Native People who led the renaming effort say they’re flummoxed {that a} county official is making an attempt to undo work that included neighborhood enter. Roman Rain Tree, a member of the Dunlap Band of Mono Indians, who’ve ancestral ties to the area, spearheaded a public petition and submitted an enchantment to the U.S. Board on Geographic Names.
Magsig is “getting individuals riled up, offended, maintaining it going, maintaining that chaos persevering with,” mentioned Taweah Garcia, a member of the Dunlap Band of Mono Indians. “We perceive some individuals don’t agree with it. We all know some individuals are for the rename.”
Official efforts to rename locations with the S-word started in 2021 when U.S. Inside Secretary Deb Haaland, the primary Native American to carry that workplace, banned the time period from federal land and ordered the Board on Geographic Names to start renaming greater than 660 valleys, lakes, creeks and different federal websites that bore the time period. Haaland declared the time period derogatory, saying the nation’s “lands and waters needs to be locations to have fun the outside and our shared cultural heritage — to not perpetuate the legacies of oppression.”
The state regulation banning use of the time period empowers an advisory committee, in communication with native tribes and officers, to take away the slur from cities and geographic place names by Jan. 1, 2025.
“We stand against this try to avoid a legitimately accepted regulation,” Assemblyman James C. Ramos (D-Highland), a Native American and the invoice’s creator, mentioned in a press release. “Eradicating the S-word as a spot title is about selecting to not use a phrase that denigrates girls and Native People.”
Magsig questions whether or not the time period is admittedly so derogatory, and insists the invoice’s name-change deadline of 2025 means the valley’s title has not formally modified.
“Is there any title that’s not offensive to anybody?” Magsig mentioned. “Names are identities to some individuals. Sure, historical past shouldn’t be excellent, however we have to not erase that.”

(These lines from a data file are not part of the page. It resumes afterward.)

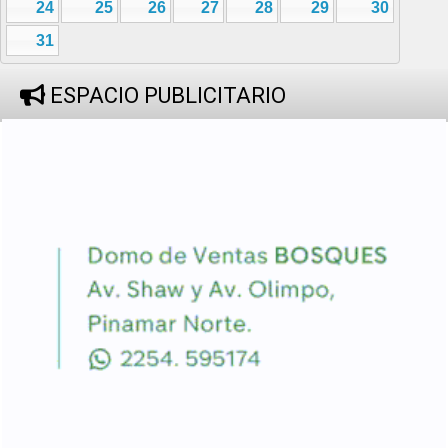
24
25
26
27
28
29
30
31
ESPACIO PUBLICITARIO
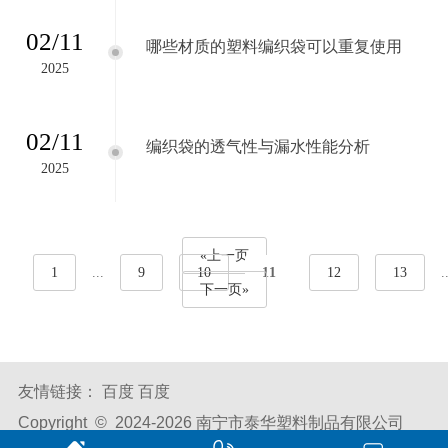
02/11
哪些材质的塑料编织袋可以重复使用
2025
02/11
编织袋的透气性与漏水性能分析
2025
«上一页
1
...
9
10
11
12
13
.
下一页»
友情链接：
百度
百度
Copyright © 2024-
2026 南宁市泰华塑料制品有限公司
All Rights Reserved.
备案号：
桂ICP备2024024278号-1
腾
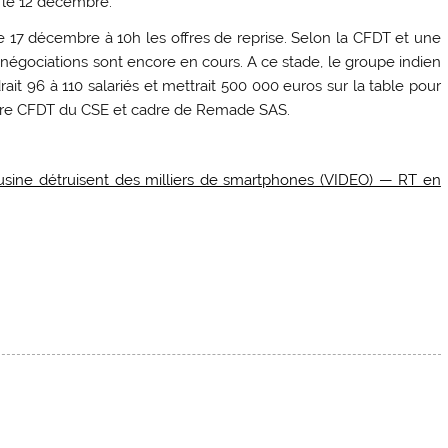
E le 12 décembre.
17 décembre à 10h les offres de reprise. Selon la CFDT et une
 négociations sont encore en cours. A ce stade, le groupe indien
ait 96 à 110 salariés et mettrait 500 000 euros sur la table pour
taire CFDT du CSE et cadre de Remade SAS.
sine détruisent des milliers de smartphones (VIDEO) — RT en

Fresno County is combating the state’s renaming marketing campaign on a authorized entrance as nicely. The county filed a lawsuit towards the state final yr, contending the title change being compelled on Yokuts Valley violates the county’s 1st Modification proper to free speech. A choose rejected the declare, discovering the county lacked authorized standing. The county has mentioned it will enchantment.
Kenneth Hansen, a professor of political science at Cal State Fresno, mentioned Magsig and different conservative supervisors are utilizing the problem to enchantment to the county’s GOP base and enhance turnout as they run for reelection. “He’s doubling down on this tradition war-type stuff to try to get by way of the first and probably the overall election,” mentioned Hansen, who’s Native American. “Measure B is conservative optics.”

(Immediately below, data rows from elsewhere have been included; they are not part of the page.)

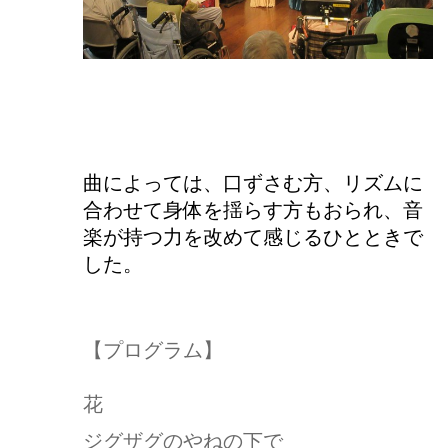
曲によっては、口ずさむ方、リズムに
合わせて身体を揺らす方もおられ、音
楽が持つ力を改めて感じるひとときで
した。
【プログラム】
花
ジグザグのやねの下で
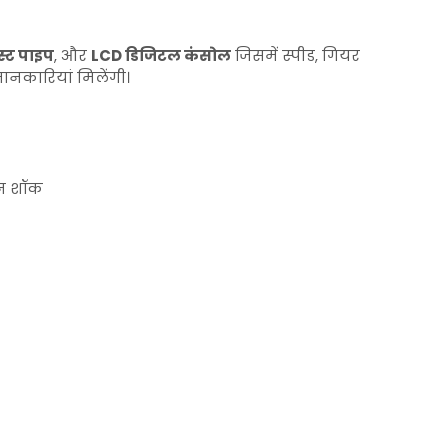
स्ट पाइप
, और
LCD डिजिटल कंसोल
जिसमें स्पीड, गियर
ानकारियां मिलेंगी।
विन शॉक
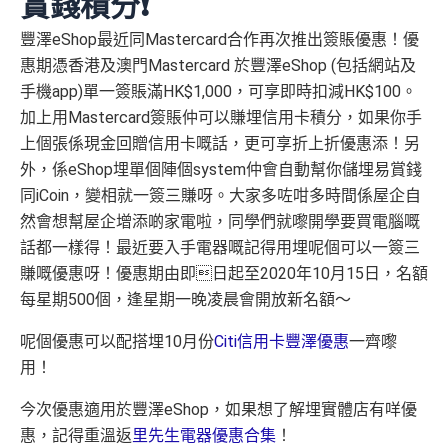
賞錢積分❗️
豐澤eShop最近同Mastercard合作再次推出簽賬優惠！優
惠期憑香港及澳門Mastercard 於豐澤eShop (包括網站及
手機app)單一簽賬滿HK$1,000，可享即時扣減HK$100。
加上用Mastercard簽賬仲可以賺埋信用卡積分，如果你手
上個張係現金回贈信用卡嘅話，更可享折上折優惠添！另
外，係eShop埋單個陣個system仲會自動幫你儲埋易賞錢
同iCoin，變相就一簽三賺呀。大家多咗咁多時間係屋企自
然會想幫屋企增添啲家電啦，同學們就嚟開學要買電腦嘅
話都一樣得！最近要入手電器嘅記得用埋呢個可以一簽三
賺嘅優惠呀！優惠期由即日起至2020年10月15日，名額
每星期500個，逢星期一晚凌晨會開放新名額～
呢個優惠可以配搭埋10月份
Citi信用卡豐澤優惠
一齊嚟
用！
今次優惠適用於豐澤eShop，如果想了解埋實體店有咩優
惠，記得重溫返
里先生電器優惠合集
！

The Native People pushing to eradicate use of the time period in Fresno County say place names for cities and meadows and mountains and lakes needs to be rooted in respect — not a throwback to oppression. Naming a city with a slur, “that’s not honoring Indigenous girls,” mentioned Garcia, who lives in Dunlap, a neighborhood that neighbors Yokuts Valley.

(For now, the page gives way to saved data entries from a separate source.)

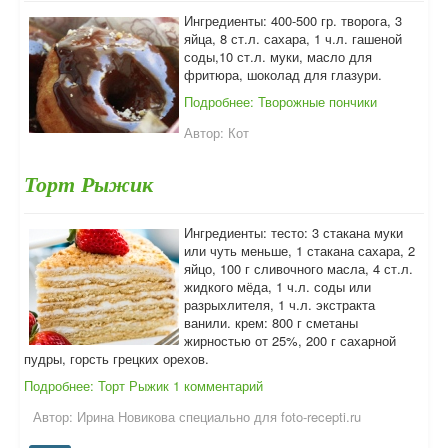
Ингредиенты: 400-500 гр. творога, 3
яйца, 8 ст.л. сахара, 1 ч.л. гашеной
соды,10 ст.л. муки, масло для
фритюра, шоколад для глазури.
Подробнее: Творожные пончики
Автор:
Кот
Торт Рыжик
Ингредиенты: тесто: 3 стакана муки
или чуть меньше, 1 стакана сахара, 2
яйцо, 100 г сливочного масла, 4 ст.л.
жидкого мёда, 1 ч.л. соды или
разрыхлителя, 1 ч.л. экстракта
ванили. крем: 800 г сметаны
жирностью от 25%, 200 г сахарной
пудры, горсть грецких орехов.
Подробнее: Торт Рыжик
1 комментарий
Автор:
Ирина Новикова специально для foto-recepti.ru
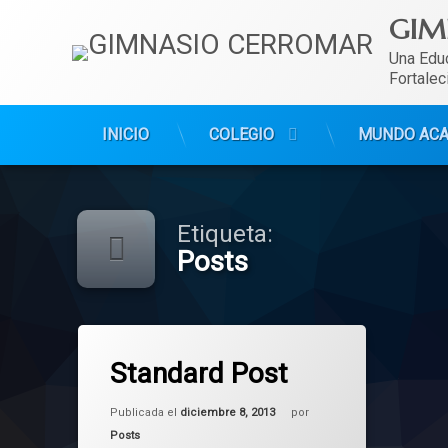
GIM
Una Educ
Fortalec
INICIO
COLEGIO
MUNDO AC
Ir
al
contenido
Etiqueta:
Posts
Etiquetado
en Standard Post
4 comentarios
Posts
Standard Post
Actualizado el
mayo 6, 2025
Publicada el
diciembre 8, 2013
por
Categorías:
Posts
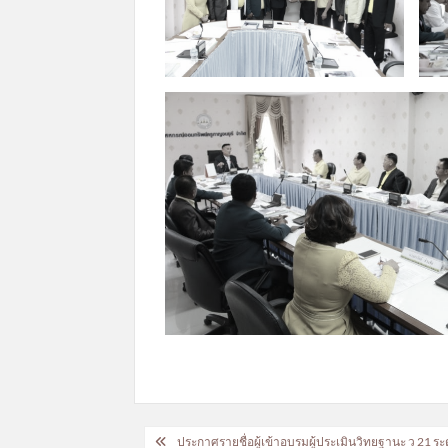
แนะแนว
ประกาศรายชื่อผู้เข้าอบรมผู้ประเมินวิทยฐานะ ว 21 ร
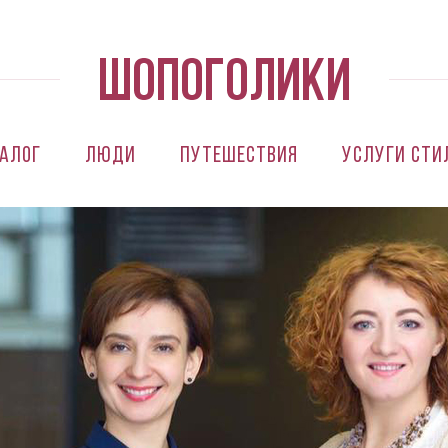
алог
Люди
Путешествия
Услуги сти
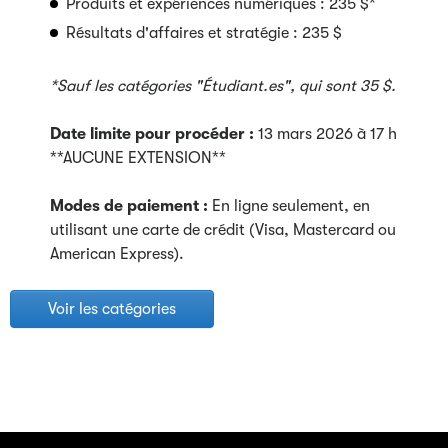
Produits et expériences numériques : 235 $*
Résultats d'affaires et stratégie : 235 $
*Sauf les catégories "Étudiant.es", qui sont 35 $.
Date limite pour procéder :
13 mars 2026 à 17 h
**AUCUNE EXTENSION**
Modes de paiement :
En ligne seulement, en
utilisant une carte de crédit (Visa, Mastercard ou
American Express).
Voir les catégories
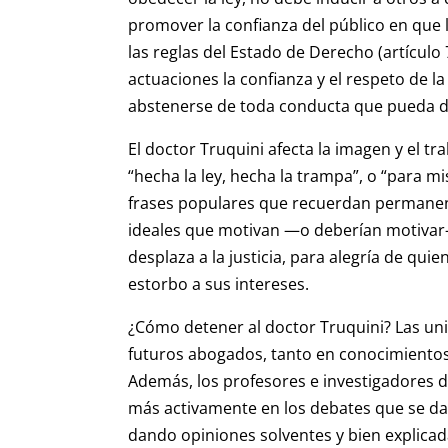
promover la confianza del público en que 
las reglas del Estado de Derecho (artículo
actuaciones la confianza y el respeto de 
abstenerse de toda conducta que pueda des
El doctor Truquini afecta la imagen y el 
“hecha la ley, hecha la trampa”, o “para m
frases populares que recuerdan permanen
ideales que motivan —o deberían motivar— 
desplaza a la justicia, para alegría de qu
estorbo a sus intereses.
¿Cómo detener al doctor Truquini? Las uni
futuros abogados, tanto en conocimientos 
Además, los profesores e investigadores de
más activamente en los debates que se dan 
dando opiniones solventes y bien explicada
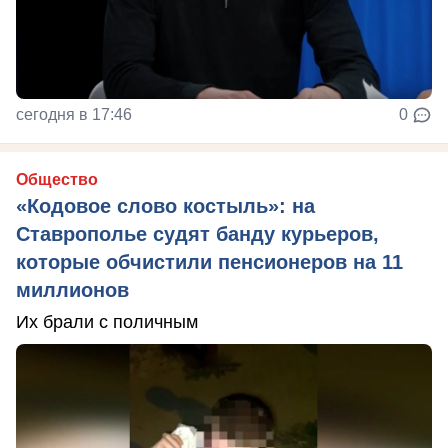
сегодня в 17:46
0
Общество
«Кодовое слово костыль»: на
Ставрополье судят банду курьеров,
которые обчистили пенсионеров на 11
миллионов
Их брали с поличным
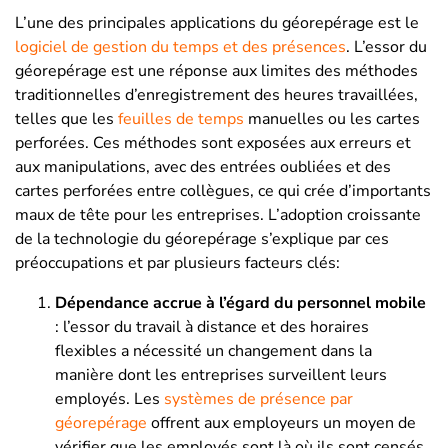
L’une des principales applications du géorepérage est le
logiciel de gestion du temps et des présences
. L’essor du
géorepérage est une réponse aux limites des méthodes
traditionnelles d’enregistrement des heures travaillées,
telles que les
feuilles de temps
manuelles ou les cartes
perforées. Ces méthodes sont exposées aux erreurs et
aux manipulations, avec des entrées oubliées et des
cartes perforées entre collègues, ce qui crée d’importants
maux de tête pour les entreprises. L’adoption croissante
de la technologie du géorepérage s’explique par ces
préoccupations et par plusieurs facteurs clés:
Dépendance accrue à l’égard du personnel mobile
: l’essor du travail à distance et des horaires
flexibles a nécessité un changement dans la
manière dont les entreprises surveillent leurs
employés. Les
systèmes de présence par
géorepérage
offrent aux employeurs un moyen de
vérifier que les employés sont là où ils sont censés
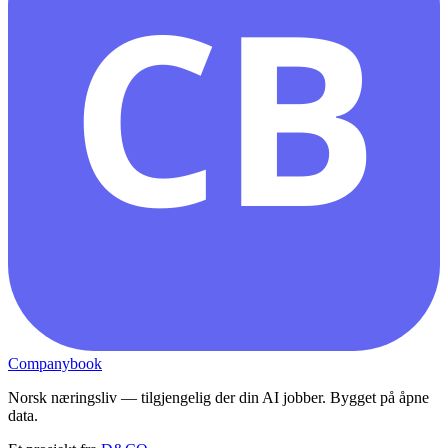
CB
Companybook
Norsk næringsliv — tilgjengelig der din AI jobber. Bygget på åpne
data.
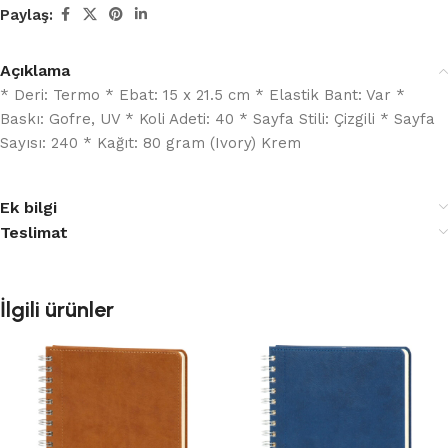
Paylaş:
Açıklama
* Deri: Termo * Ebat: 15 x 21.5 cm * Elastik Bant: Var *
Baskı: Gofre, UV * Koli Adeti: 40 * Sayfa Stili: Çizgili * Sayfa
Sayısı: 240 * Kağıt: 80 gram (Ivory) Krem
Ek bilgi
Teslimat
İlgili ürünler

Shirley Guevara, an elder of the Dunlap Band of Mono Indians, acknowledged that change has come slowly, as was true with the decades-long marketing campaign to get the Washington, D.C., soccer staff to take away “redskin” from its title.
Magsig declined to invest on whether or not supervisors would return Yokuts Valley to its former title if Measure B passes, or search an alternate reminiscent of Bear Valley, which many residents favor. For now, he mentioned, he’s targeted on getting the measure handed.
“The subsequent step is discovering out what the voters need,” he mentioned.